In this paper, we show that by creating an infrastructure for high level specification of parallel dense linear algebra algorithms, not only is the code greatly simplified, but higher performance is achieved. Due to the simplicity of the specification of the code, more complex implementation can be attempted, which in turn yield higher performance. We demonstrate the validity of his observation through the use of the Parallel Linear Algebra Package (PLAPACK) infrastructure to code high performance parallel implementations of matrix decomposition algorithms like those for the Cholesky, LU, and QR factorizations. What is somewhat surprising is that despite the fact that the literature on implementation of these algorithms is vast (indeed too large to properly cite in this paper), we derive new algorithms for these factorizations, which are shown to yield superior performance.
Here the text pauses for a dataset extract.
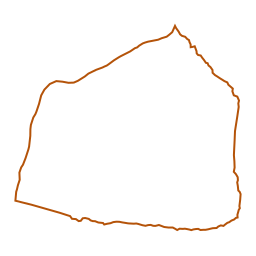 Alto Paraíso, Paraná, Brazil
{"feature_id": "56859067B45713063177583", "entity_name": "Alto Paraíso", "entity_type": "district", "adm_level": 2, "iso_a3": "BRA", "parent_name": "Brazil", "parent_adm1": "Paraná", "projection": "orthographic", "projection_center": [-53.797, -23.516], "detail": "fine", "context": "isolated", "style": "outline", "palette": "amber", "viewbox_px": 256, "rotation_deg": 0, "n_neighbors": 0, "source": "geoboundaries", "source_scale": "gbopen_adm2", "svg_char_len": 2188}
<svg xmlns="http://www.w3.org/2000/svg" viewBox="0 0 256 256"><path d="M182.7,228.9L184.9,228.7L187.2,229.1L189.6,229.6L191.3,230.1L193.5,229.4L196.2,229.0L198.2,228.9L200.5,230.0L203.4,229.8L205.5,229.8L208.2,229.3L210.6,228.7L212.8,228.2L216.6,228.0L218.3,226.5L220.8,225.4L223.5,225.9L224.9,224.7L227.4,222.8L229.2,222.2L231.4,220.6L234.1,219.5L235.9,217.9L237.6,217.5L237.4,214.8L238.2,212.0L238.7,210.0L239.8,208.2L239.4,206.1L240.2,199.6L240.6,194.1L239.7,191.9L238.3,190.5L237.8,185.8L237.2,182.4L237.9,180.2L237.7,177.2L235.9,174.1L233.8,171.8L234.6,167.6L234.4,161.4L233.9,155.1L234.6,140.7L234.8,135.8L235.0,131.1L237.3,116.4L238.7,106.9L238.3,103.4L239.0,100.6L237.3,96.6L233.8,95.3L232.4,91.3L232.8,88.6L228.4,84.8L227.3,82.4L224.4,81.1L222.4,79.8L220.1,78.4L217.1,76.4L215.0,75.1L212.6,72.8L212.5,70.0L210.4,67.0L208.5,65.5L207.6,63.2L205.9,62.8L204.0,60.0L202.1,57.6L200.7,55.5L198.1,55.0L196.7,53.4L196.5,51.1L194.7,46.3L192.6,46.9L190.7,47.2L190.6,44.4L189.5,42.1L189.0,40.1L187.2,39.0L185.2,36.8L181.9,35.8L180.1,34.3L178.7,31.7L176.1,28.1L175.0,25.9L172.2,32.2L169.4,34.6L166.7,36.7L161.7,38.2L158.2,39.7L147.9,41.7L144.9,42.6L142.8,43.4L139.1,45.7L137.2,47.4L134.9,48.2L130.2,51.4L120.9,56.1L119.1,57.1L114.0,60.3L108.6,64.3L106.7,65.6L104.5,66.5L102.5,67.5L96.2,69.8L88.4,73.6L84.8,76.5L77.9,80.8L73.8,82.6L68.5,82.8L62.5,81.7L56.3,81.1L49.8,84.0L44.4,89.6L41.2,95.4L39.0,104.0L36.5,111.4L35.4,114.1L33.3,117.5L30.9,124.9L30.4,129.1L30.3,135.9L29.1,146.6L28.4,149.4L25.6,158.0L23.0,164.7L21.2,167.4L19.4,172.6L19.7,179.8L17.9,185.3L17.0,189.2L16.2,191.8L15.4,200.7L20.5,202.0L31.4,204.7L59.8,212.8L67.2,215.2L70.1,216.1L72.0,218.8L75.9,219.1L78.7,221.1L80.8,220.8L82.7,218.3L85.1,218.0L88.8,218.9L90.6,220.4L92.7,221.1L95.1,221.2L98.3,222.5L101.2,222.8L103.0,223.0L104.2,224.5L106.9,223.8L110.5,223.2L113.3,222.1L116.5,221.7L119.4,221.8L122.2,222.4L125.4,222.9L128.3,223.4L130.4,223.5L133.8,223.7L136.3,223.5L138.1,223.9L142.4,225.2L145.5,225.8L148.1,225.1L150.7,224.9L153.2,225.8L155.4,225.9L158.9,225.0L161.3,225.9L164.2,227.0L168.2,227.5L170.4,227.5L172.7,227.5L175.0,228.7L177.2,230.0L179.6,228.7L182.7,228.9Z" fill="none" stroke="#b45309" stroke-width="2"/></svg>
High performance libraries for matrix operations like the various factorizations first became available with the arrival of the LAPACK [2] library in the early 90's. This library recognized the necessity to code in terms of Basic Linear Algebra Subprograms (BLAS) [12,7,6] for modularity and portable performance. In particular, it explores the benefits of recoding such algorithms in terms of matrix-matrix kernels like matrix-matrix multiplication in order to improve utilization of the cache of a microprocessor.
Extensions of LAPACK to distributed memory architectures like the Cray T3E, IBM SP-2, and Intel Paragon are explored by the ScaLAPACK project [4]. While this package does manage to provide a subset of the functionality of LAPACK, it is our belief that it has also clearly demonstrated that mimicking the coding styles that were effective on sequential and shared memory computers does not create maintainable and flexible code for distributed memory architectures. The PLAPACK infrastructure attempts to show that by adopting an object based coding style, already popularized by the Message-Passing Infrastructure (MPI) [10,14], the coding of parallel linear algebra algorithms is simplified compared to the more traditional sequential coding approaches. We contrast the coding styles in [1].
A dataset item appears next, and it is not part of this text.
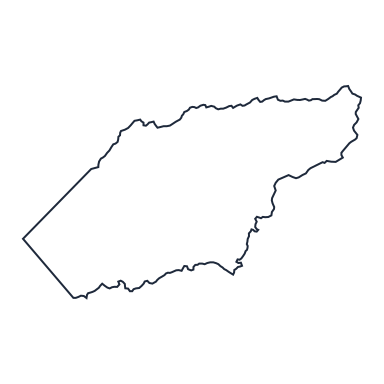 Arneiroz, Ceará, Brazil (orthographic projection)
{"feature_id": "56859067B67924871405928", "entity_name": "Arneiroz", "entity_type": "district", "adm_level": 2, "iso_a3": "BRA", "parent_name": "Brazil", "parent_adm1": "Ceará", "projection": "orthographic", "projection_center": [-40.1, -6.242], "detail": "fine", "context": "isolated", "style": "outline", "palette": "slate", "viewbox_px": 384, "rotation_deg": 0, "n_neighbors": 0, "source": "geoboundaries", "source_scale": "gbopen_adm2", "svg_char_len": 3564}
<svg xmlns="http://www.w3.org/2000/svg" viewBox="0 0 384 384"><path d="M361.0,97.6L359.2,96.8L357.0,95.8L355.1,94.5L352.4,93.6L351.0,91.4L349.3,89.0L348.1,86.0L346.1,86.3L344.1,86.4L341.7,87.6L339.8,89.9L338.3,91.6L336.8,93.7L334.2,94.9L332.6,96.2L330.9,97.0L328.2,99.0L325.3,100.8L322.1,100.6L319.3,99.2L317.2,99.0L314.5,99.1L312.5,99.1L310.9,100.2L308.9,100.6L307.0,99.6L305.1,98.9L302.5,99.5L300.0,100.0L297.2,99.9L293.9,99.4L291.2,100.5L288.4,101.6L284.9,101.6L282.8,100.6L280.4,100.8L277.9,99.7L276.6,96.3L273.9,96.7L271.6,97.5L269.0,98.4L265.7,99.1L263.9,100.2L262.2,101.6L260.2,101.9L258.5,99.9L257.3,97.9L254.6,98.8L252.2,100.0L250.0,102.5L246.4,104.4L244.6,105.5L242.5,105.8L240.4,104.4L237.0,105.6L233.1,107.9L231.5,105.8L229.2,106.1L226.2,107.6L223.1,108.7L220.6,108.7L218.2,109.3L215.8,108.2L214.3,106.7L211.2,105.9L208.9,106.7L206.3,107.4L205.3,105.1L203.4,104.8L200.4,105.7L198.1,107.4L196.2,108.0L194.4,107.1L192.3,106.9L190.0,107.7L188.8,109.6L186.9,111.0L184.3,112.0L183.2,114.4L181.9,115.7L181.3,117.7L179.8,119.6L177.7,120.7L175.7,121.8L172.4,124.0L169.9,125.6L166.8,126.2L163.6,126.2L160.1,127.1L157.5,127.7L155.8,125.5L154.6,123.8L153.6,121.6L151.1,122.2L149.1,122.6L147.5,124.4L145.9,125.7L143.5,125.3L143.5,122.6L141.4,121.3L140.2,119.6L137.3,120.3L134.5,120.8L132.2,123.5L130.7,125.3L128.1,128.0L124.9,129.7L121.0,131.0L120.2,132.7L120.0,135.3L118.4,136.8L118.2,139.4L117.6,141.9L115.5,143.6L113.3,144.3L111.4,147.1L109.4,150.5L107.1,152.9L104.9,156.0L102.8,157.6L100.9,158.6L99.1,161.5L98.4,164.7L98.3,167.1L91.2,169.0L23.0,238.8L73.4,297.9L75.7,297.9L78.5,296.9L80.9,295.7L83.8,296.0L86.5,298.0L87.0,294.9L88.1,293.2L90.3,292.6L92.5,291.9L94.7,290.9L96.8,289.3L98.8,287.8L100.2,285.8L102.2,283.7L104.8,285.8L107.4,287.6L109.7,288.4L112.1,287.2L114.4,286.8L117.2,286.9L119.4,284.4L118.3,281.6L120.7,280.7L122.8,281.8L124.8,283.9L125.0,286.2L125.3,288.3L128.1,288.6L129.9,291.2L132.2,291.2L133.6,289.2L135.9,288.4L139.2,288.0L141.6,285.9L143.7,283.6L144.7,281.5L147.3,280.8L149.4,283.0L152.4,283.6L156.0,281.6L157.2,280.0L159.2,278.2L162.0,276.6L164.5,275.1L165.9,273.5L167.9,272.7L169.9,272.9L171.9,272.2L173.7,271.4L176.2,270.3L178.7,270.1L181.6,270.8L183.2,267.9L184.3,266.0L187.0,266.3L188.1,269.2L191.2,270.4L193.4,269.6L193.5,266.9L195.3,264.9L197.6,264.8L199.2,263.6L202.2,263.6L204.7,264.2L207.3,263.0L210.3,262.3L213.2,262.3L216.2,263.2L218.4,264.2L220.4,266.1L222.6,267.5L224.2,269.1L226.2,270.1L228.6,271.8L230.5,273.0L233.1,274.6L234.1,272.5L234.3,270.0L236.3,268.7L237.9,267.0L240.2,266.5L242.0,265.8L240.9,262.7L238.4,263.0L236.4,261.8L237.6,259.4L239.6,259.7L241.3,258.5L243.0,256.2L244.7,253.6L245.6,251.1L247.0,249.8L247.5,247.9L247.7,246.0L246.8,244.1L247.4,241.7L247.7,239.0L249.0,236.2L248.9,233.4L250.8,231.3L251.5,229.4L253.2,229.9L254.6,231.3L256.7,231.6L258.2,229.9L256.6,229.0L255.2,227.0L255.5,224.2L256.7,221.7L255.2,218.8L256.9,216.8L259.1,217.5L261.0,218.2L262.8,216.9L265.3,217.2L268.3,217.0L271.4,215.4L271.9,212.0L274.0,209.0L274.2,207.0L272.6,203.4L271.8,200.4L272.1,198.1L275.7,190.5L274.2,186.0L275.7,182.8L278.3,179.6L282.9,177.6L288.6,175.1L292.6,177.0L296.0,178.2L298.7,177.4L302.5,175.0L305.9,173.4L308.3,170.0L310.5,168.2L322.6,162.2L324.6,162.9L326.7,160.9L331.2,161.7L335.7,161.9L342.8,157.6L341.4,155.0L341.4,152.8L342.9,150.9L347.9,145.0L349.3,143.3L351.2,141.8L355.0,139.6L356.6,138.2L357.4,134.9L354.0,130.6L353.0,127.6L354.1,124.9L356.6,122.4L358.4,119.0L355.7,114.0L355.8,112.0L358.7,107.8L358.3,105.3L360.0,103.2L360.7,100.5L361.0,97.6Z" fill="none" stroke="#1e293b" stroke-width="2"/></svg>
It is generally believed that by coding at a higher level of abstraction, one pays a price of higher overhead and thus reduced performance. While it is certainly true that the PLAPACK infrastructure does impose such an overhead, we demonstrate that one can overcome this overhead by implementing more complex algorithms. One can argue that these more complex algorithms can always also be implemented using more traditional methods. However, it is the higher level of abstraction that makes the task manageable, especially when a large number of algorithms are to be implemented.
This paper is structured as follows: In Section 2, we explain matrix-vector and matrix-matrix operation based versions of an algorithm for computing the Cholesky factorization of a symmetric positive definite matrix. We show how this algorithm is parallelized and coded using PLAPACK, progressively incorporating more sophistication into the implementation. The final improvement yields a previously unpublished algorithm, which is shown to outperform previously published implementations. In Sections 3-4, we similarly discuss parallel implementation of the LU and QR factorizations. In Section 5, we present initial performance results on the Cray T3E, including a comparison with ScaLAPACK. Concluding remarks are given in the final section.